### TASK DESCRIPTION
Please count every line of the following material that holds "ContratoPartial" and give the total alone.

*** EXTRACTED DATA ***

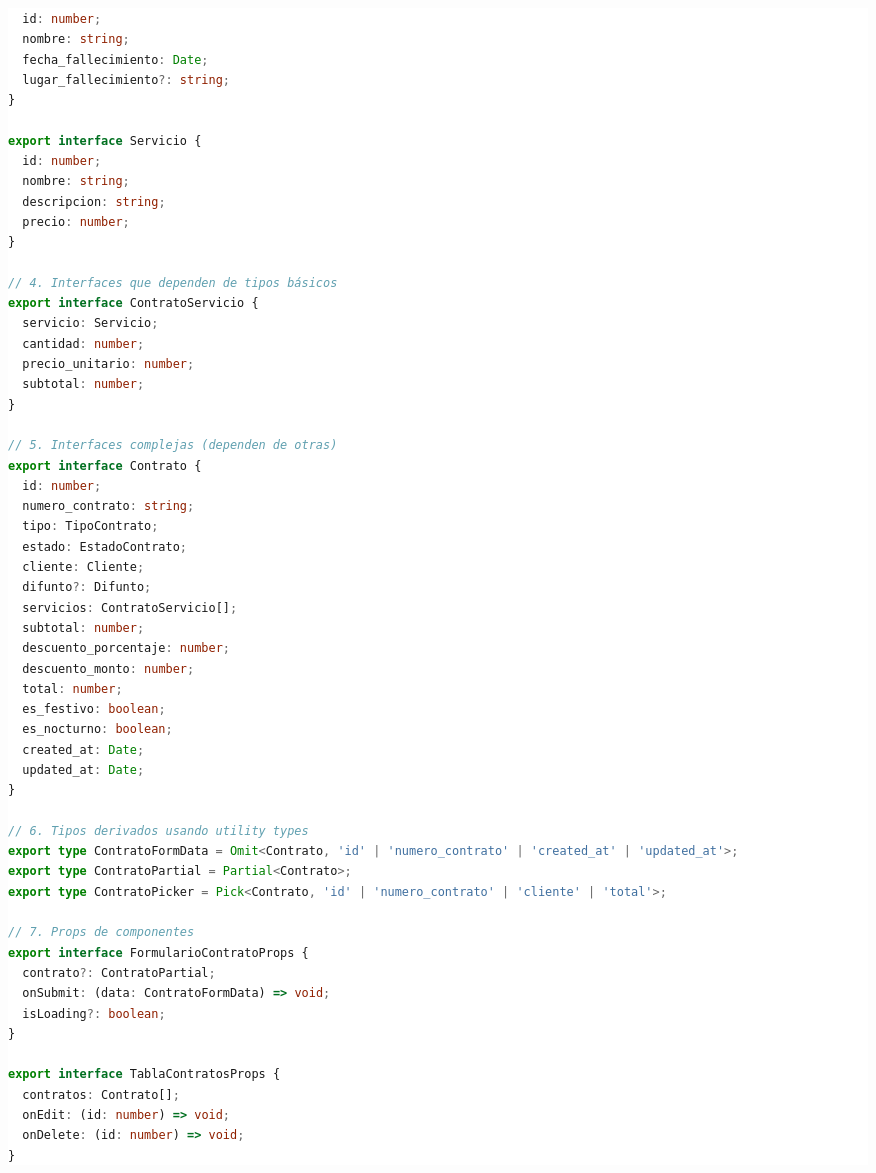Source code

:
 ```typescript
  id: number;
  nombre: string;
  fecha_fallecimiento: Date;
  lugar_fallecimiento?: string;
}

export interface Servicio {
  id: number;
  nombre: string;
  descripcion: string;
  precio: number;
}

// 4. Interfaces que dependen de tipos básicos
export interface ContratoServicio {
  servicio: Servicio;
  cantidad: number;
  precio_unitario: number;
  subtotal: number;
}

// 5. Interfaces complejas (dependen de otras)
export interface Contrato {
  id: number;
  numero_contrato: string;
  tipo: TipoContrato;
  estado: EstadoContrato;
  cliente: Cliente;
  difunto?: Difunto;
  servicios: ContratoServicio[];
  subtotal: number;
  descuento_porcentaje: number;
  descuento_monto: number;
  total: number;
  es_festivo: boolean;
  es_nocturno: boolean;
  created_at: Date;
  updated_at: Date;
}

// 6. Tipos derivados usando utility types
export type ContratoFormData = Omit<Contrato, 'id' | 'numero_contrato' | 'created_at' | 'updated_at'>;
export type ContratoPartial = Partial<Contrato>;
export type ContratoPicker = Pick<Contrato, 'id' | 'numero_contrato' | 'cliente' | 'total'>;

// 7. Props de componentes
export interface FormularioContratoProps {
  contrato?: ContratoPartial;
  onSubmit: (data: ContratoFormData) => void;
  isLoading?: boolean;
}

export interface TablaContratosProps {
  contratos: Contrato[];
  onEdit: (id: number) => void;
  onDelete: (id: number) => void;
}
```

*** End of EXTRACTED DATA ***
*** EXTRACTED DATA ***

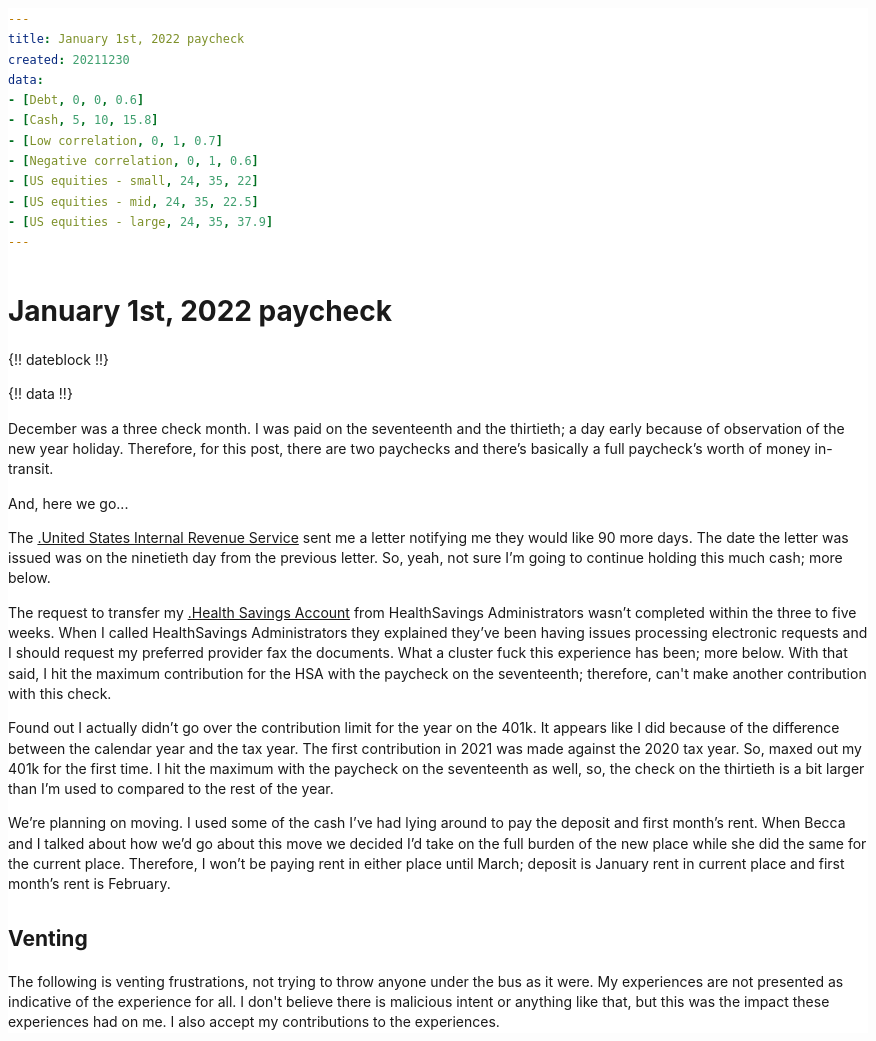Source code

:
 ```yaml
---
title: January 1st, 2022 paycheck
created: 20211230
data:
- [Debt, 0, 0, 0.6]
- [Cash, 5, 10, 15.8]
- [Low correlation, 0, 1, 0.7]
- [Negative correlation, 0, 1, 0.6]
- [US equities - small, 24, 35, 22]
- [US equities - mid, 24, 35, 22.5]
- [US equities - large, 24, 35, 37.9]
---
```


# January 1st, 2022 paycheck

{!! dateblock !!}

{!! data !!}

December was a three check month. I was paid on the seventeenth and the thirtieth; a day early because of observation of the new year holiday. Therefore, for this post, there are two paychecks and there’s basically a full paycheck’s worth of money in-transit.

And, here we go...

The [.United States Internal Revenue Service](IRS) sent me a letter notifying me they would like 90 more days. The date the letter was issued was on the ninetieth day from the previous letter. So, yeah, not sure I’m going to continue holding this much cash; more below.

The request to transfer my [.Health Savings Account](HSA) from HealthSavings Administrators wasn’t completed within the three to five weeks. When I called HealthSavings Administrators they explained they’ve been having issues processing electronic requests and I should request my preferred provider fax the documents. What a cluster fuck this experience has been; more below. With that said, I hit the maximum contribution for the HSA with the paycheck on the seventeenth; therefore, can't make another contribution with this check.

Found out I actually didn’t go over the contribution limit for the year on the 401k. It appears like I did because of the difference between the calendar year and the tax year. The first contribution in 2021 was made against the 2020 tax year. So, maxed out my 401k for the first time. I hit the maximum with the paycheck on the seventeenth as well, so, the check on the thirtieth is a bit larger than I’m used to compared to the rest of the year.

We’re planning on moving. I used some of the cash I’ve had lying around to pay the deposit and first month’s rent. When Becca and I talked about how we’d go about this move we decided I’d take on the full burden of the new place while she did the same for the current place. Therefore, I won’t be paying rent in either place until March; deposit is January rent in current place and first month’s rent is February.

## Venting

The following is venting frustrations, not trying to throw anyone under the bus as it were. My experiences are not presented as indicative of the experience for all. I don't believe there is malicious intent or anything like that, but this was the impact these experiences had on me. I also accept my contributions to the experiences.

*** End of EXTRACTED DATA ***

### ANSWER TO THE EXERCISE
2